(EXTRACTED INFORMATION Opens)
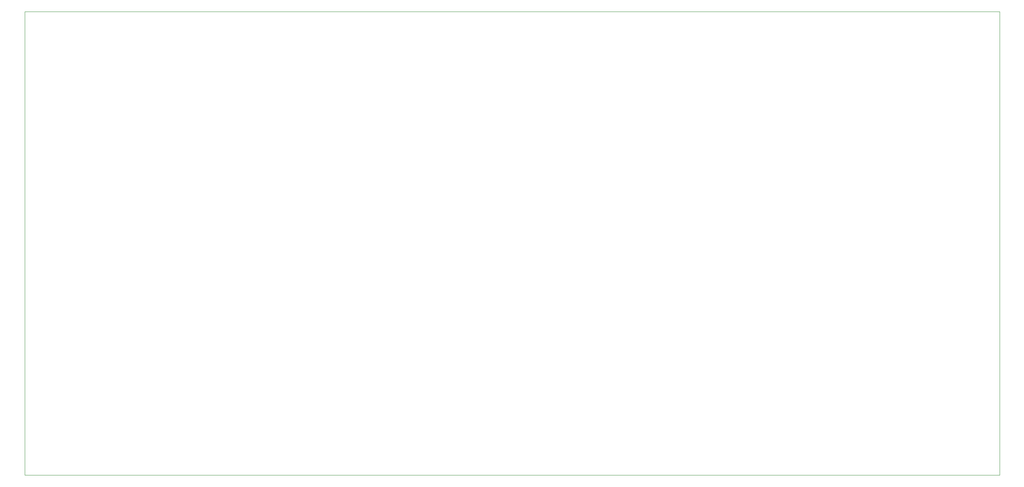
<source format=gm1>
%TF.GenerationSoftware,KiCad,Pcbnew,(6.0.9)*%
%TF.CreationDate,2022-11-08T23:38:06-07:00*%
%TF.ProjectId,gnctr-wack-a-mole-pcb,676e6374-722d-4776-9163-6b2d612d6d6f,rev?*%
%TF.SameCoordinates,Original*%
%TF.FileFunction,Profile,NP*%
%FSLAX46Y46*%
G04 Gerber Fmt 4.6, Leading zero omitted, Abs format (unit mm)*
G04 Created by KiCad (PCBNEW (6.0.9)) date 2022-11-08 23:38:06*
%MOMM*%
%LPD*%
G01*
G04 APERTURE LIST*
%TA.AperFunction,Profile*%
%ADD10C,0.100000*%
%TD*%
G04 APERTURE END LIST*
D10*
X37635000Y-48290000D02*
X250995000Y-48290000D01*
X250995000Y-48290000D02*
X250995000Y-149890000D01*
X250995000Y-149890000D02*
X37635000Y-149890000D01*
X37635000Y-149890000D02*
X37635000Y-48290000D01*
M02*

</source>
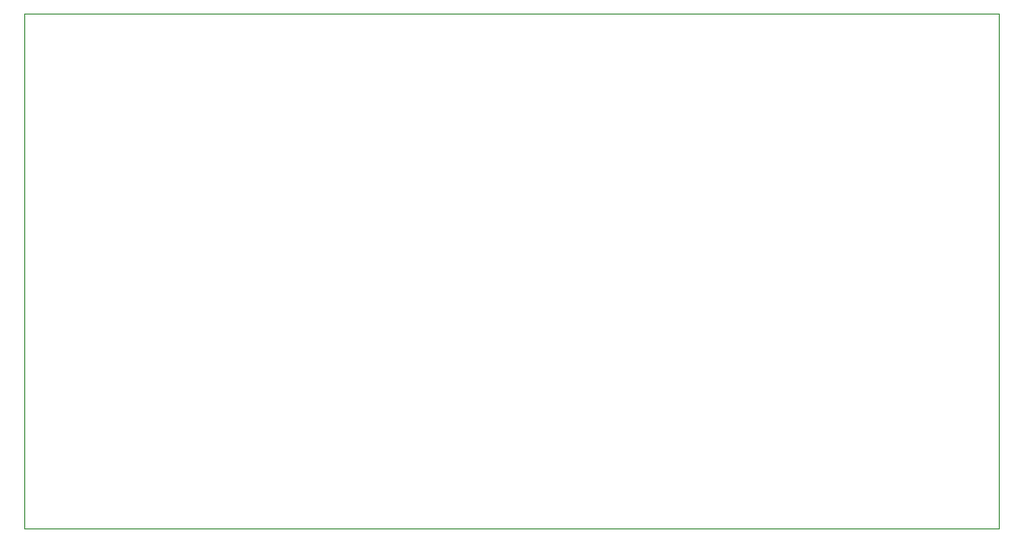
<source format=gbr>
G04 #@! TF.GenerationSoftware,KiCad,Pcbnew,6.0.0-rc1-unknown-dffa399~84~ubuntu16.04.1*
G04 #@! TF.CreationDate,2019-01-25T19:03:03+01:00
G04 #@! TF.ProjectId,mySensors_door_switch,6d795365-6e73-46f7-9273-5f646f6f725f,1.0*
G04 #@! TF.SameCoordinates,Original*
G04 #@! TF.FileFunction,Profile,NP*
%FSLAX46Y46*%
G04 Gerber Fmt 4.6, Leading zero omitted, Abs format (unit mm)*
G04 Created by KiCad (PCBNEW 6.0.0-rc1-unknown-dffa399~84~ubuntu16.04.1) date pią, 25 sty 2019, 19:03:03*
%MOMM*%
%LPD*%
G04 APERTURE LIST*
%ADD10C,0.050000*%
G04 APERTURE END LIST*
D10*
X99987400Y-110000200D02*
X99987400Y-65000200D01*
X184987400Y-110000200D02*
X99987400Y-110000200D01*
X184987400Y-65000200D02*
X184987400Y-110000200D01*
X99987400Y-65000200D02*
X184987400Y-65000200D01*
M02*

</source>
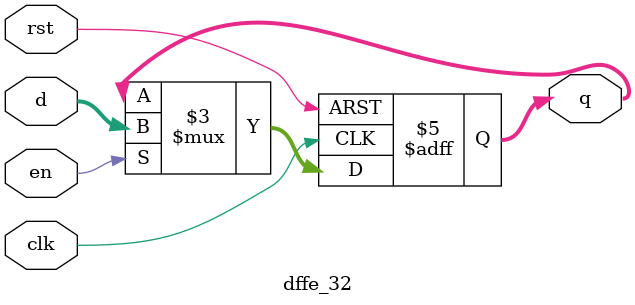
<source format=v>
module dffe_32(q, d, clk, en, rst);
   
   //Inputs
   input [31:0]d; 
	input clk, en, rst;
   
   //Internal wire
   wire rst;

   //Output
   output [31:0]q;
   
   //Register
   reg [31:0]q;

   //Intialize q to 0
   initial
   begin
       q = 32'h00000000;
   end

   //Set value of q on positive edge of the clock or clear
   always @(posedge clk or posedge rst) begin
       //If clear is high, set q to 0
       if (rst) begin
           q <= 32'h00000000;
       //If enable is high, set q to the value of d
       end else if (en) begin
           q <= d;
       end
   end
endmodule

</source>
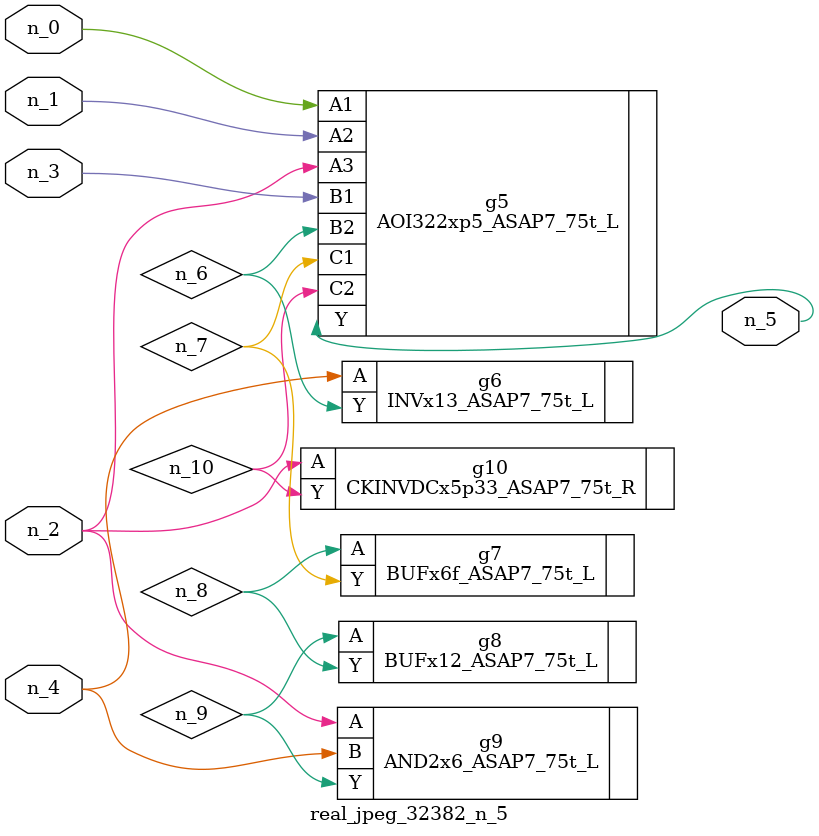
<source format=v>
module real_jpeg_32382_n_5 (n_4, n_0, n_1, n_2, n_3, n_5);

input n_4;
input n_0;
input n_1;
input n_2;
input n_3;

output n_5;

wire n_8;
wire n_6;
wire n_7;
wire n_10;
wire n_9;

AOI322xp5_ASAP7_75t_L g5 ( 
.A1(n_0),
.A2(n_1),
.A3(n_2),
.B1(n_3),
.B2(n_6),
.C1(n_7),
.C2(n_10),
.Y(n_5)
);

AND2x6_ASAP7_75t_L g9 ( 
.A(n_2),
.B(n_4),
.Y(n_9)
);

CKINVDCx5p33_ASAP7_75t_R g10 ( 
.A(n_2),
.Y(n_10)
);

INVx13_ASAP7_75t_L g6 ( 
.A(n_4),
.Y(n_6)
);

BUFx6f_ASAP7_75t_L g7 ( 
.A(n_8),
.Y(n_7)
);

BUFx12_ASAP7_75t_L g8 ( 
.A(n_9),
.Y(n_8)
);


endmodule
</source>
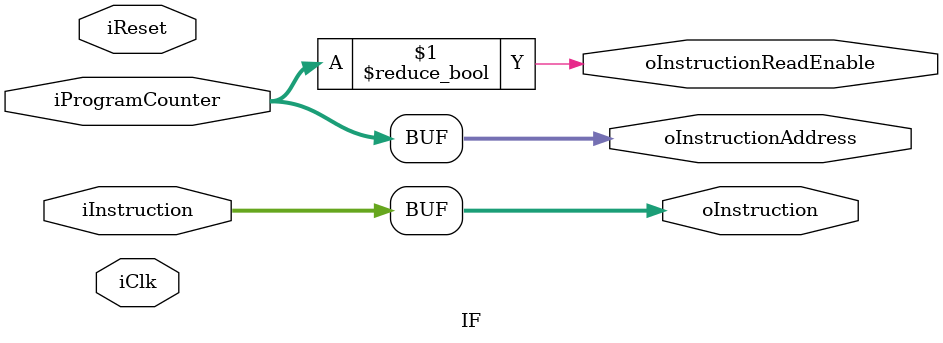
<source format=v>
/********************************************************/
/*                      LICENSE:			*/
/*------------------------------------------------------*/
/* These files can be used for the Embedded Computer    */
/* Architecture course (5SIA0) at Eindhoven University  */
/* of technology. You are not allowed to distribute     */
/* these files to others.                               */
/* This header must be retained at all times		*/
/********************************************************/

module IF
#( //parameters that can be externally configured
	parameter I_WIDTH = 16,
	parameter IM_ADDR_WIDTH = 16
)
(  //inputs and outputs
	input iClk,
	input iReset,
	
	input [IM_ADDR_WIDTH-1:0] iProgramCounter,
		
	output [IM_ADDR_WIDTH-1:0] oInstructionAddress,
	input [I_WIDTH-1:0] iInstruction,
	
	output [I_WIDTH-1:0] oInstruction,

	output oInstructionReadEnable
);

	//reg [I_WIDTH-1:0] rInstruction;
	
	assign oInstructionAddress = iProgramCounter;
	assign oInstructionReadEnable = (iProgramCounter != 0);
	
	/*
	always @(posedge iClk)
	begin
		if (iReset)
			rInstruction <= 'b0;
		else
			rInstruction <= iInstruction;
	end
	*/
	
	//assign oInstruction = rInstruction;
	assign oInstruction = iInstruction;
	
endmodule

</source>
(EXTRACTED INFORMATION Closes)
ASSIGNED TASK |
Nothing but the pictures should be left out when the material above is copied.

RESULT OF THIS EXERCISE |
<source format=gm1>
%TF.GenerationSoftware,KiCad,Pcbnew,(6.0.9)*%
%TF.CreationDate,2022-11-08T23:38:06-07:00*%
%TF.ProjectId,gnctr-wack-a-mole-pcb,676e6374-722d-4776-9163-6b2d612d6d6f,rev?*%
%TF.SameCoordinates,Original*%
%TF.FileFunction,Profile,NP*%
%FSLAX46Y46*%
G04 Gerber Fmt 4.6, Leading zero omitted, Abs format (unit mm)*
G04 Created by KiCad (PCBNEW (6.0.9)) date 2022-11-08 23:38:06*
%MOMM*%
%LPD*%
G01*
G04 APERTURE LIST*
%TA.AperFunction,Profile*%
%ADD10C,0.100000*%
%TD*%
G04 APERTURE END LIST*
D10*
X37635000Y-48290000D02*
X250995000Y-48290000D01*
X250995000Y-48290000D02*
X250995000Y-149890000D01*
X250995000Y-149890000D02*
X37635000Y-149890000D01*
X37635000Y-149890000D02*
X37635000Y-48290000D01*
M02*

</source>
<source format=gbr>
G04 #@! TF.GenerationSoftware,KiCad,Pcbnew,6.0.0-rc1-unknown-dffa399~84~ubuntu16.04.1*
G04 #@! TF.CreationDate,2019-01-25T19:03:03+01:00
G04 #@! TF.ProjectId,mySensors_door_switch,6d795365-6e73-46f7-9273-5f646f6f725f,1.0*
G04 #@! TF.SameCoordinates,Original*
G04 #@! TF.FileFunction,Profile,NP*
%FSLAX46Y46*%
G04 Gerber Fmt 4.6, Leading zero omitted, Abs format (unit mm)*
G04 Created by KiCad (PCBNEW 6.0.0-rc1-unknown-dffa399~84~ubuntu16.04.1) date pią, 25 sty 2019, 19:03:03*
%MOMM*%
%LPD*%
G04 APERTURE LIST*
%ADD10C,0.050000*%
G04 APERTURE END LIST*
D10*
X99987400Y-110000200D02*
X99987400Y-65000200D01*
X184987400Y-110000200D02*
X99987400Y-110000200D01*
X184987400Y-65000200D02*
X184987400Y-110000200D01*
X99987400Y-65000200D02*
X184987400Y-65000200D01*
M02*

</source>
<source format=v>
module dffe_32(q, d, clk, en, rst);
   
   //Inputs
   input [31:0]d; 
	input clk, en, rst;
   
   //Internal wire
   wire rst;

   //Output
   output [31:0]q;
   
   //Register
   reg [31:0]q;

   //Intialize q to 0
   initial
   begin
       q = 32'h00000000;
   end

   //Set value of q on positive edge of the clock or clear
   always @(posedge clk or posedge rst) begin
       //If clear is high, set q to 0
       if (rst) begin
           q <= 32'h00000000;
       //If enable is high, set q to the value of d
       end else if (en) begin
           q <= d;
       end
   end
endmodule

</source>
<source format=v>
module real_jpeg_32382_n_5 (n_4, n_0, n_1, n_2, n_3, n_5);

input n_4;
input n_0;
input n_1;
input n_2;
input n_3;

output n_5;

wire n_8;
wire n_6;
wire n_7;
wire n_10;
wire n_9;

AOI322xp5_ASAP7_75t_L g5 ( 
.A1(n_0),
.A2(n_1),
.A3(n_2),
.B1(n_3),
.B2(n_6),
.C1(n_7),
.C2(n_10),
.Y(n_5)
);

AND2x6_ASAP7_75t_L g9 ( 
.A(n_2),
.B(n_4),
.Y(n_9)
);

CKINVDCx5p33_ASAP7_75t_R g10 ( 
.A(n_2),
.Y(n_10)
);

INVx13_ASAP7_75t_L g6 ( 
.A(n_4),
.Y(n_6)
);

BUFx6f_ASAP7_75t_L g7 ( 
.A(n_8),
.Y(n_7)
);

BUFx12_ASAP7_75t_L g8 ( 
.A(n_9),
.Y(n_8)
);


endmodule
</source>
<source format=v>
/********************************************************/
/*                      LICENSE:			*/
/*------------------------------------------------------*/
/* These files can be used for the Embedded Computer    */
/* Architecture course (5SIA0) at Eindhoven University  */
/* of technology. You are not allowed to distribute     */
/* these files to others.                               */
/* This header must be retained at all times		*/
/********************************************************/

module IF
#( //parameters that can be externally configured
	parameter I_WIDTH = 16,
	parameter IM_ADDR_WIDTH = 16
)
(  //inputs and outputs
	input iClk,
	input iReset,
	
	input [IM_ADDR_WIDTH-1:0] iProgramCounter,
		
	output [IM_ADDR_WIDTH-1:0] oInstructionAddress,
	input [I_WIDTH-1:0] iInstruction,
	
	output [I_WIDTH-1:0] oInstruction,

	output oInstructionReadEnable
);

	//reg [I_WIDTH-1:0] rInstruction;
	
	assign oInstructionAddress = iProgramCounter;
	assign oInstructionReadEnable = (iProgramCounter != 0);
	
	/*
	always @(posedge iClk)
	begin
		if (iReset)
			rInstruction <= 'b0;
		else
			rInstruction <= iInstruction;
	end
	*/
	
	//assign oInstruction = rInstruction;
	assign oInstruction = iInstruction;
	
endmodule

</source>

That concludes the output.